I’m afraid I don’t really get the colossal wave of nerdrage engulfing the planet about the endings of Mass Effect 3. And here’s a fair SPOILER ALERT – if you haven’t played the game and have managed to avoid enough of the controversy to not know what the nerdrage is about, then what follows may contain unwelcome revelations. But probably not – is there anyone, gamer or not, who doesn’t know what all the fuss is about by now?
OK, let’s start with a couple of disclaimers. Firstly – I’ve not played the game myself. Or Mass Effect 2. I started playing the original Mass Effect but didn’t get very far, it felt too shootery and RPG-y enough for my own personal tastes. Secondly, I know that the fuss isn’t just about the nature of the ending, it’s also about how many variant endings there are (Bioware allegedly promised more than you can actually get) and how much difference there is between them. But an awful lot of the fuss seems to be that a lot of players are offended by the ‘downer’ ending and wanted to see something more ‘happily ever after’.

++++

- [Task 1] Please repeat part of the passage on the Mass Effect 3 endings word for word, beginning at the words "OK, let’s start" and stopping after "more ‘happily ever after’.".
- [Task 2] Continue the passage on the Mass Effect 3 endings from its last sentence.
The records here have no connection to the passage on the Mass Effect 3 endings.

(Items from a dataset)

++++

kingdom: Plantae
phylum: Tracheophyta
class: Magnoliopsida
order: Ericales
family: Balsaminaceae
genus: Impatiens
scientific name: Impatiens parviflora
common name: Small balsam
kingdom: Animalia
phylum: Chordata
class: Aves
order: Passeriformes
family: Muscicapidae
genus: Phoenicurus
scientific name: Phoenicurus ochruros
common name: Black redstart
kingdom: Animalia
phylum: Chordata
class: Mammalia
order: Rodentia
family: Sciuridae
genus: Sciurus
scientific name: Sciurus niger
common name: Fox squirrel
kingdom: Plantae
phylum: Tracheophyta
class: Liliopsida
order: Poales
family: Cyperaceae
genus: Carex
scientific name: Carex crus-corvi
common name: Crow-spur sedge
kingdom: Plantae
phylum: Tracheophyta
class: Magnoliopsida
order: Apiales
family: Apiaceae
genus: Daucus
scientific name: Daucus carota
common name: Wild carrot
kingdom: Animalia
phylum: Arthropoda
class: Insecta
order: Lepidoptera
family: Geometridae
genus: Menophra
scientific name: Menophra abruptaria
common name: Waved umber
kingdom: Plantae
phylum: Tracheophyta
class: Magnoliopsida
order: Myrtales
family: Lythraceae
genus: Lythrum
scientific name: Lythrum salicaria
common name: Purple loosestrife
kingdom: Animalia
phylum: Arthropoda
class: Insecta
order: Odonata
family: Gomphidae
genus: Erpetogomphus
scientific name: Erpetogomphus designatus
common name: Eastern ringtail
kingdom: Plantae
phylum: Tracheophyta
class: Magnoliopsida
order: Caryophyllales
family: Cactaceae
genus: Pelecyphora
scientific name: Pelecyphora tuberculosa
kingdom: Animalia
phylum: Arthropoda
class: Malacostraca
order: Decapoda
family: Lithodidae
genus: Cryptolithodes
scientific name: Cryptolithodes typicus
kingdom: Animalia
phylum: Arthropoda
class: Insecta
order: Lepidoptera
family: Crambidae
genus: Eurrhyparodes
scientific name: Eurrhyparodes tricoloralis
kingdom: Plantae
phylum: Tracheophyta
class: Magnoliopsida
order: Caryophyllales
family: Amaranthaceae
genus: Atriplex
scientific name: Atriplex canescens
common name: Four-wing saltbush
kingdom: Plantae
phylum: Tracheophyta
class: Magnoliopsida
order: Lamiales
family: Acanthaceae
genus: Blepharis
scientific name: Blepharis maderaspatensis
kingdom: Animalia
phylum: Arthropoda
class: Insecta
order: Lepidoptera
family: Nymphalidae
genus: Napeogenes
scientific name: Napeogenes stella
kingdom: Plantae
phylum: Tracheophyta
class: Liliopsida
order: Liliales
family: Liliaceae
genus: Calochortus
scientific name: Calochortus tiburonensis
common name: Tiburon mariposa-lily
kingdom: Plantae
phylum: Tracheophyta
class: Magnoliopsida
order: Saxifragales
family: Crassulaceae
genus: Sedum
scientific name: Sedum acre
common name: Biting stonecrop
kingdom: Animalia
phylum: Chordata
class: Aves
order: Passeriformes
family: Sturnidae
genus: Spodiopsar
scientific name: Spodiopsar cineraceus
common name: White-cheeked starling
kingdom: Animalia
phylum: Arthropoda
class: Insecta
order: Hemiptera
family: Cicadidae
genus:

++++

- [Written reply 1]
OK, let’s start with a couple of disclaimers. Firstly – I’ve not played the game myself. Or Mass Effect 2. I started playing the original Mass Effect but didn’t get very far, it felt too shootery and RPG-y enough for my own personal tastes. Secondly, I know that the fuss isn’t just about the nature of the ending, it’s also about how many variant endings there are (Bioware allegedly promised more than you can actually get) and how much difference there is between them. But an awful lot of the fuss seems to be that a lot of players are offended by the ‘downer’ ending and wanted to see something more ‘happily ever after’.

- [Written reply 2]
Never mind Mass Effect 3. If we don’t like downer endings, then we need a campaign to change the ending of Gladiator, never mind Blake’s 7. Somebody get me a time machine to go back to the battle of Trafalgar. Britain’s greatest victory at sea, and the hero of the hour is killed at his moment of triumph! That’s just not fair. And then there’s King Arthur, killed by his own son and pretty much the entire supporting cast massacred as well…
The hero’s noble sacrifice is one of the most enduring dramatic devices, and for good reason. Happily ever after just doesn’t feel right for heroes – you know that it’s not going to be for ever after, only until the next adventure. In the end, heroes should die as they have lived, paying the price they’ve been willing to pay from the outset, and not fade slowly into a nursing home. Every Beowulf deserves his dragon and a final blaze of glory.
I wonder whether the gamer reaction comes from players who are used to the conventions of video games rather than those of epic fiction and heroic legend. Gamers are used to winning games. Not just winning, but pwning the opposition. The concept of a Pyrrhic victory just doesn’t really appear in games, where at most it’s a setback before the player powers on to ultimate victory. It’s just a matter of being good enough at the game to score all the achievements, the perfect score, the flawless victory. Nobody expects the Kobiyashi Maru scenario, and a lot of gamers seem to react to it as Kirk did – they want to reprogram the ‘no win’ scenario into one they can win.
And that would be a pity. Because regardless of how you view the Mass Effect series as games, there’s a story there with a hero’s journey, and it deserves to reach a proper hero’s resting place.